Abstract
Vitamin D deficiency in cigarette smokers (CS) might associate with several complications, including metabolic deficits, depression and anxiety. This study evaluated the effects of vitamin D on mental health symptoms, nicotine misuse, and biomarkers of metabolic diseases in individuals with a tobacco use disorder. A randomized, double-blind, placebo-controlled trial was conducted with 60 CS subjects receiving either 50,000 IU vitamin D supplements (n = 30) or placebo (n = 30) every 2 weeks for 24-weeks. Nicotine misuse, mental health scale, and metabolic parameters were measured before and after the intervention in the CS subjects. Compared with the placebo-group, after the 24-weeks intervention, serum 25 (OH) vitamin D levels increased in the intervention group (β 2.96; 95% CI, 0.91, 5.01; P = 0.006). In addition, vitamin D supplementation significantly improved Beck Depression Inventory (BDI) (β −2.06; 95% CI, −3.84, −0.28; P = 0.02). In addition, vitamin D administration significantly decreased fasting plasma glucose (FPG) (β −4.56; 95% CI, −8.94, −0.19; P = 0.04), insulin (β −0.50; 95% CI, −0.88, −0.13; P = 0.009), and homeostasis model of assessment-estimated insulin resistance (HOMA-IR) levels (β −0.21; 95% CI, −0.33, −0.08; P = 0.001). Furthermore, vitamin D resulted in a significant elevation in total antioxidant capacity (TAC) (β 81.20; 95% CI, 18.30, 144.11; P = 0.01), and plasma glutathione (GSH) levels (β 73.05; 95% CI, 18.56, 127.54; P = 0.01), compared with the placebo-group. Administration of vitamin D for 24-weeks to CS subjects had beneficial effects on symptoms of depression and several metabolic biomarkers. While this preliminary study suggests that vitamin D might have beneficial effects, its clinical efficacy in individuals with a tobacco use disorder should be further validated in future clinical trials.
Acknowledgments
This study was the doctoral thesis on General Medicine (Soheil Bagheri). It has been registered with the IRCT20170420033551N7 registration code in the Iranian Center for Clinical Trials, and was supported by a grant from the Vice-chancellor for Research, KAUMS, Iran (98025). We are thankful of all subjects who participated in this project.
Disclosure statement
The authors declare that there are no conflicts of interest.
Authors’ contributions
Amir Ghaderi, Azam Mesdaghinia, and Hamid Reza Banafshe designed the study, provided oversight to the implementation, contributed to the interpretation and writing with input from Fatemeh Sadat Ghoreishi. Amir Ghaderi and Ahmad Reza Saghazade conducted the primary analysis with guidance from Samira Abbaszadeh-Mashkani and Azam Mesdaghinia. Soheil Bagheri, Ahmad Reza Saghazade, Samira Abbaszadeh-Mashkani, Fatemeh Sadat Ghoreishi, Hamid Reza Banafshe, Azam Mesdaghinia, and Amir Ghaderi contributed in data collection and manuscript drafting.

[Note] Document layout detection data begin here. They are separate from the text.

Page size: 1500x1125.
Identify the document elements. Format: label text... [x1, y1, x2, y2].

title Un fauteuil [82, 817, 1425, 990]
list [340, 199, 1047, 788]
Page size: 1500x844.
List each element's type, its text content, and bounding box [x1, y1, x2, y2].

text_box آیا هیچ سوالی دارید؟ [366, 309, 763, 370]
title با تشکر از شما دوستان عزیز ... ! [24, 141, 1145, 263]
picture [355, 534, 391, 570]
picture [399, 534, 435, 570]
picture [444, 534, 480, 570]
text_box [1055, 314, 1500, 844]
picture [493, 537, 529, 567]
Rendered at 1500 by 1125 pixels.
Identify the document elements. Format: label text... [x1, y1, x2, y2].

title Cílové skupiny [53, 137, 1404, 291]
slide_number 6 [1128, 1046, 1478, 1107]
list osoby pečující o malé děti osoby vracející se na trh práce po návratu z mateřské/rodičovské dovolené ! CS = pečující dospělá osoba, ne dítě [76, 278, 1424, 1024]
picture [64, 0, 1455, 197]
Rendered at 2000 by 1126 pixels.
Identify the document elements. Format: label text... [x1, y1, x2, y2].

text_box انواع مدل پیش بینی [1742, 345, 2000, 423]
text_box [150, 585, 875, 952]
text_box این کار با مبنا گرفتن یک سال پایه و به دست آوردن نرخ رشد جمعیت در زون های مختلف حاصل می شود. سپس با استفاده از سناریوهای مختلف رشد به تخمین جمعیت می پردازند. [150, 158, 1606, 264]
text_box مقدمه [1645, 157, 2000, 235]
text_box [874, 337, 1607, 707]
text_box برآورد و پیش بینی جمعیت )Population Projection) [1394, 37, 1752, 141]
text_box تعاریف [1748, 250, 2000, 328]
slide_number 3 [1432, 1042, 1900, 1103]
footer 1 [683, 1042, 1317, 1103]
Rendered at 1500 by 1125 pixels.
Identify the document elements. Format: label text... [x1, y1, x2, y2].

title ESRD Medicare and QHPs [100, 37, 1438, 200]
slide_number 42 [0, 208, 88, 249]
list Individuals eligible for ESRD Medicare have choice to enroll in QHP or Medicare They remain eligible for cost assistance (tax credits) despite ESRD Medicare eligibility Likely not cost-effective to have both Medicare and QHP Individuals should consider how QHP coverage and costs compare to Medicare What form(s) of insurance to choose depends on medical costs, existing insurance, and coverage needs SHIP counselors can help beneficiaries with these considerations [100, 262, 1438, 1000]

Ethics approval and consent to participate
At the beginning of the questionnaire distribution session, the purpose of the study was explained for the participants and they were assured about the anonymity and confidentiality of their responses. All participants gave their signed written informed consent letters. The study protocol was approved by the Ethics Committee of Kashan University of Medical Sciences “approval no. IR.KAUMS.MEDNT.REC.1398.026”. All procedures performed in studies involving human participants were in accordance with the ethical standards of the institutional and national research committee and with the 1964 Helsinki declaration and its later amendments.
Availability of data and materials
The datasets generated and/or analyzed during the current study are not publicly available because the intellectual property is owned by the funding body. They may be available from the corresponding author on reasonable request containing the approval from the associated funding body.